El cielo enjaulado by Christine Leunens

El cielo enjaulado by Christine Leunens

autor:Christine Leunens [Leunens, Christine]
La lengua: spa
Format: epub
Tags: Novela, Histórico
editor: ePubLibre
publicado: 1999-12-31T16:00:00+00:00


* * *

Elsa pintaba más vigorosamente que nunca, y ya no le preocupaba que los días se le convirtieran en noches, o las noches en días. Sus autorretratos habían perdido sustancia, dejaron de ser muñecas de papel y se disolvieron en algo menos que reflejos en el cristal de una ventana invernal, para luego quedar reducidos a un mero residuo de luz. Sus flores adquirieron proporciones enormes y sus hojas disminuyeron paulatinamente hasta desaparecer, dejando tallos desnudos atravesados delante del cielo. Un día apareció una primera espina diminuta en una amapola, después púas doradas en un girasol, y el cielo sangró. Los tallos se disociaron de las corolas, y entonces creó una serie que consistía sólo en tallos, esta vez perfectamente rígidos. Una línea verde vertical en medio del azul. Líneas verdes paralelas, de pie, inclinadas.

—¿No notas algo, un detalle, que te molesta? —preguntó Elsa, frente a su caballete, dándome la espalda.

Recordé lo que aún no me había dejado ver.

—Veamos…

Me situé tras ella y le levanté el pelo de un costado. De un manotazo, me apartó.

—Para ya. ¿No te parece vacía la parte de abajo?

—La verdad, no.

—¿Qué crees que debería estar ahí?

—¿Un jarrón? ¿La tierra? Ni idea. ¿Las raíces?

—Una firma.

—Ah.

—Un ah muy importante. ¿Cómo vas a exponer unos cuadros si no los firmas?

—Disculpa, no… no lo había notado.

—Debes empezar a notar los detalles que nos salvarán o nos condenarán. Dios está en los detalles, como suele decirse.

—Entonces, ¿por qué no has firmado tú?

—Tiene que ser tu nombre.

—Puedes firmar tú por mí.

—Tienes que creerte que estos cuadros son tuyos. Tienes que sentir que eres tú quien los ha pintado. Tú eres el artista, Johannes, no yo. Serás tú quien dé la cara ante el público y los críticos para encontrar quien nos ayude, no yo. Recuerda que yo no existo.

Me puse a contemplar los cuadros con otra mirada.

—¿Y bien? ¿Te sientes capaz de firmarlos?

—Sé escribir, ¡lo sabes muy bien! ¡Deja ya de menospreciarme todo el tiempo!

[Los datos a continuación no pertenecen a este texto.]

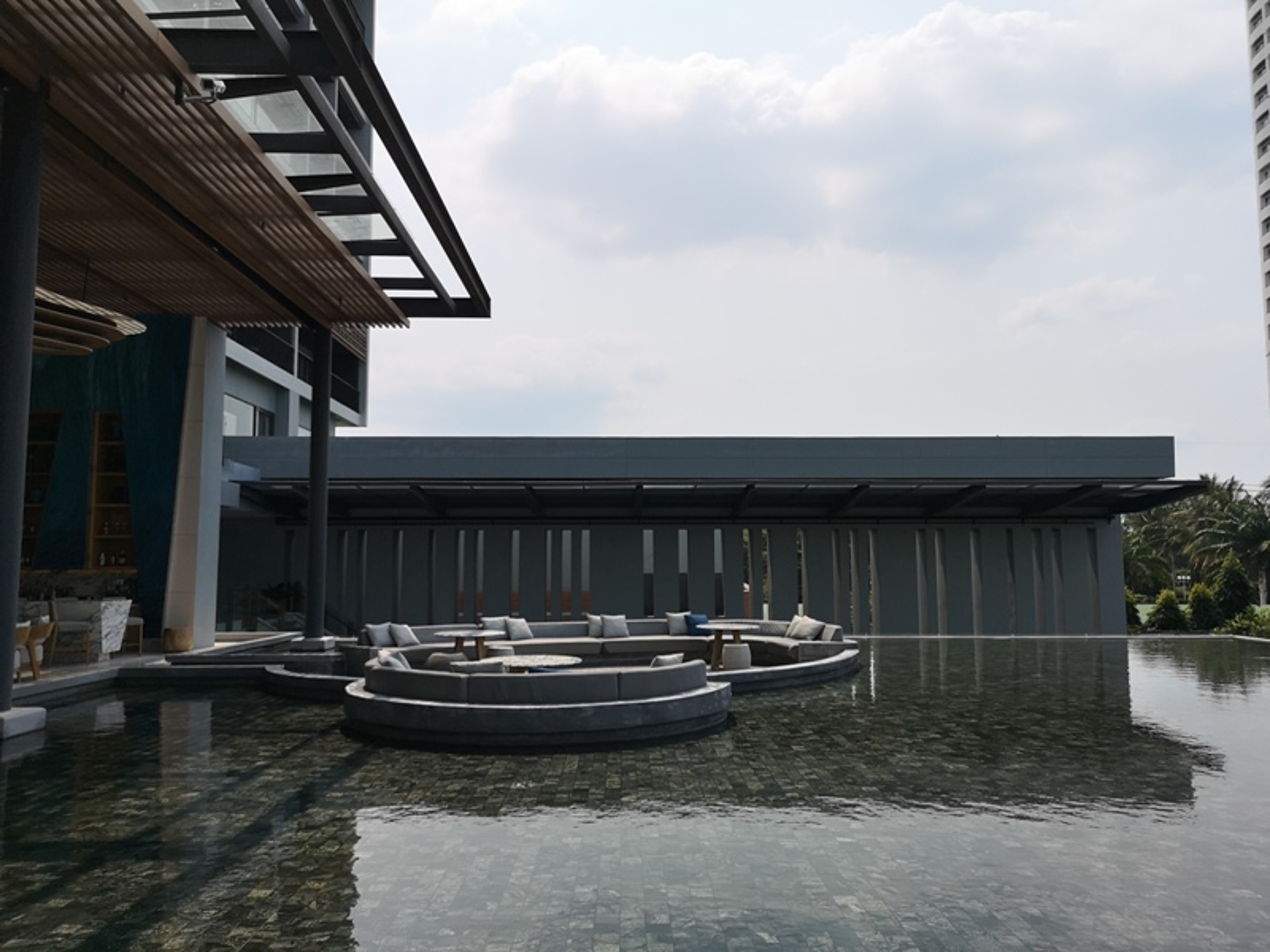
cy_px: 476
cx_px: 635
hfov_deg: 65.3
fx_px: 991
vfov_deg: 51.4
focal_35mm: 27
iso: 50
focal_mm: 3.95
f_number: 1.8
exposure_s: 1/4202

—No quiero decir físicamente, sino artísticamente. ¿Sientes que estos cuadros son dignos de ti?

—Claro, ¿por qué no? Anda, pásame el pincel.

—Espera. ¿Cómo firmarás?

—Ya lo verás. Apártate.

—Los arruinarás. Tienes que practicar antes. Prueba con éste; si sale mal, no importará.

Las letras me salieron gruesas y los huecos no tardaron en llenarse de pintura. Elsa tenía aquel feo surco entre las cejas.

—Quedará mejor si abrevias tu nombre y firmas «J. Betz». Los artistas suelen cambiarse el nombre. Es parte de su manipulación de la realidad para adaptarla a su propio gusto —me dijo.

Pasé dos días ensayando.

—Demasiado pretencioso. Demasiado apocado. Johannes, ¿dónde tienes la cabeza? ¡Siempre estás pensando en otra cosa! ¡Tiene que ser un guiño al mundo de ahí fuera! Extiende la J. alrededor del Betz. ¡Engancha el Betz con la J.! Alarga la J. para que se apoye en el Betz. ¡Que se apoye, he dicho, no que se caiga!

Al final me dio su permiso para intentarlo. Apoyó la barbilla en mi hombro, como si la suya fuera mi segunda cabeza o quizá más bien la primera y única, porque la mía no contaba mucho para ella, y guió cada uno de mis movimientos.